NASA Ames Center Director Pete Worden has announced he is leaving the space agency at the end of March to pursue opportunities in the private sector. He was appointed Ames center director in May 2006 after retiring from a 29-year career in the U.S. Air Force.
Worden has been seen as a maverick within a relatively conservative space agency, pursuing innovative initiatives such as phonesats and synthetic biology while forging close ties with Silicon Valley companies such as Google. NASA Ames hosted an International Space University summer session; its research park is home to the Singularity University and Made in Space.
Official NASA Biography
Dr. Simon P. Worden (Brig. Gen., USAF, ret.) is the center director at NASA Ames Research Center where he leads a staff of nearly 2,500 civil servants and contractors and oversees an annual budget of approx. $800 million providing the critical R&D support that makes NASA’s and the nation’s aeronautics and space missions possible. In just three years, Worden has completely transformed Ames, reinvigorating the center’s workforce and taking a leadership role in important, cost-effective small satellite missions.
Worden has also put Ames on the critical path for all major NASA space exploration missions through effective use of the center’s unique wind tunnels, arc jets, intelligent systems and supercomputer facilities and capabilities. Worden’s ‘GreenSpace’ initiative has brought Ames’ remote sensing capabilities to bear on air traffic safety, fighting forest fires, and the study of climate change. And Ames’ new Sustainability Base facility will serve as a model for future eco-friendly, high-performance federal buildings.
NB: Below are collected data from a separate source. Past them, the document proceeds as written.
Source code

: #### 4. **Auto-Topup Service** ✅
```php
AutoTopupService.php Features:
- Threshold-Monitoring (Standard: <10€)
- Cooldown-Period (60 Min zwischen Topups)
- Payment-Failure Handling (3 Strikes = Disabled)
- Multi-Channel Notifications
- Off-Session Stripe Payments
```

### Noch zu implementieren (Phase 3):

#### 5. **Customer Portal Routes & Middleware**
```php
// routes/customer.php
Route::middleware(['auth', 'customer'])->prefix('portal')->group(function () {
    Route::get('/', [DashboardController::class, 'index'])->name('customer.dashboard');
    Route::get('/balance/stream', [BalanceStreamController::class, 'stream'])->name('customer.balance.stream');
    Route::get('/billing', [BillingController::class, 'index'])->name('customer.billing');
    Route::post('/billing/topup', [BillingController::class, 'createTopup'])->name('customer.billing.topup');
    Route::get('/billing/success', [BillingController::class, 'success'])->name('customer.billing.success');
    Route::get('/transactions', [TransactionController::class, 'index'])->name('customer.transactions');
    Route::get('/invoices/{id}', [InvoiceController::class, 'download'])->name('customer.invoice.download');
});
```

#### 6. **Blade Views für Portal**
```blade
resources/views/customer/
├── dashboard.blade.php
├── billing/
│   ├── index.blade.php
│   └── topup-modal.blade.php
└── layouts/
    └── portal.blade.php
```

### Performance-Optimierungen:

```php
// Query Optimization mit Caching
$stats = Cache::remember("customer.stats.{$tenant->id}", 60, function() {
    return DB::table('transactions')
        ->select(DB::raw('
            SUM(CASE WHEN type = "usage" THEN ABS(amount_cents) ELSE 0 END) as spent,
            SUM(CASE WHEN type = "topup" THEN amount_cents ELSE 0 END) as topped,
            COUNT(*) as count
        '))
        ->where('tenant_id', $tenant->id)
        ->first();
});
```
In recognition of these outstanding achievements, Worden was named the Federal Laboratory Consortium’s Laboratory Director of the Year for 2009.
Prior to becoming Ames’ director, Worden was a Research Professor of Astronomy, Optical Sciences and Planetary Sciences at the University of Arizona where his primary research direction was the development of large space optics for national security and scientific purposes and near-earth asteroids. Additionally, he worked on topics related to space exploration and solar-type activity in nearby stars. He is a recognized expert on space issues – both civil and military. He has authored or co-authored more than 150 scientific technical papers in astrophysics, space sciences, and strategic studies. Moreover, he served as a scientific co-investigator for two NASA space science missions.
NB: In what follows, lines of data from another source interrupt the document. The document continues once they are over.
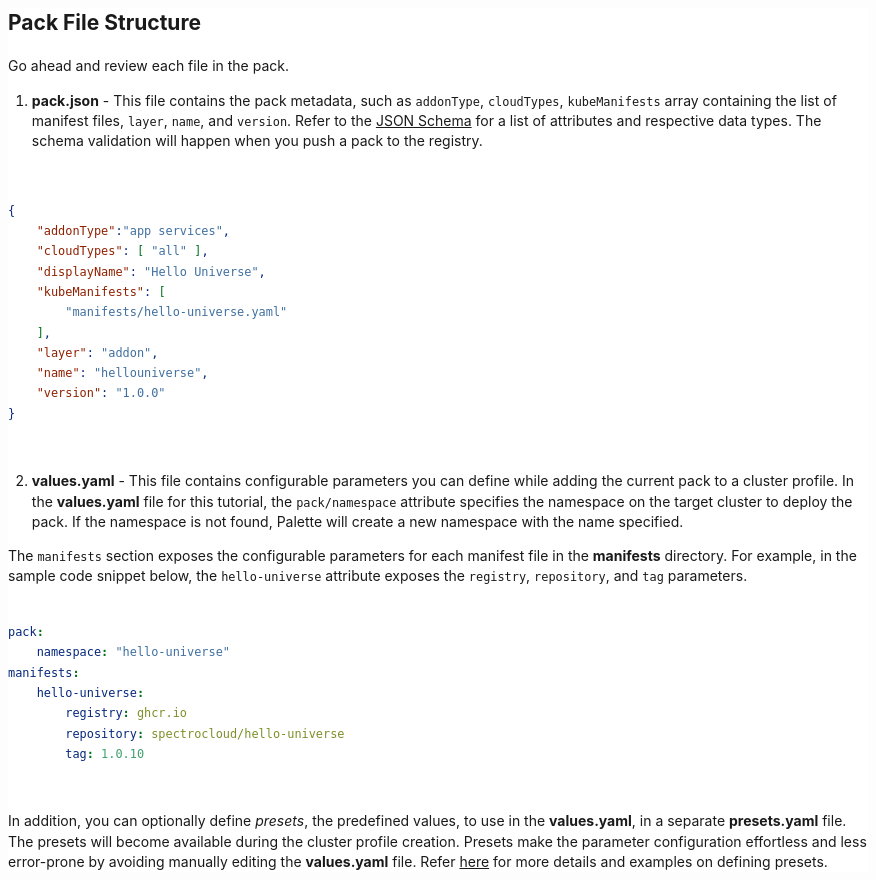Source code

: ## Pack File Structure

Go ahead and review each file in the pack.
<br />

1. **pack.json** -  This file contains the pack metadata, such as `addonType`, `cloudTypes`, `kubeManifests` array containing the list of manifest files, `layer`, `name`, and `version`. Refer to the [JSON Schema](/registries-and-packs/add-custom-packs) for a list of attributes and respective data types. The schema validation will happen when you push a pack to the registry.  

  <br /> 

  ```json
  {
      "addonType":"app services",
      "cloudTypes": [ "all" ],
      "displayName": "Hello Universe",
      "kubeManifests": [
          "manifests/hello-universe.yaml"
      ],
      "layer": "addon",
      "name": "hellouniverse",
      "version": "1.0.0"
  }
  ```
  
  <br />



2. **values.yaml** -  This file contains configurable parameters you can define while adding the current pack to a cluster profile. In the **values.yaml** file for this tutorial, the `pack/namespace` attribute specifies the namespace on the target cluster to deploy the pack. If the namespace is not found, Palette will create a new namespace with the name specified. 
  
  The `manifests` section exposes the configurable parameters for each manifest file in the **manifests** directory. For example, in the sample code snippet below, the `hello-universe` attribute exposes the `registry`, `repository`, and `tag` parameters. 
  <br /> <br />

  ```yaml
  pack:
      namespace: "hello-universe"
  manifests:
      hello-universe:
          registry: ghcr.io
          repository: spectrocloud/hello-universe
          tag: 1.0.10
  ```

  <br />

  In addition, you can optionally define *presets*, the predefined values, to use in the **values.yaml**, in a separate **presets.yaml** file. The presets will become available during the cluster profile creation. Presets make the parameter configuration effortless and less error-prone by avoiding manually editing the **values.yaml** file. Refer [here](/registries-and-packs/pack-constraints) for more details and examples on defining presets.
In addition to his former position with the University of Arizona, Worden previously served as a consultant to the Defense Advanced Research Projects Agency (DARPA) on space-related issues. In 2004, he worked as a Congressional Fellow and chief advisor to the Chairman of the US Senate Subcommittee on Science and Space regarding NASA and space issues.
Worden retired in 2004 after 29 years of active service in the United States Air Force. His final position was Director of Development and Transformation, Space and Missile Systems Center, Air Force Space Command, Los Angeles Air Force Base, CA.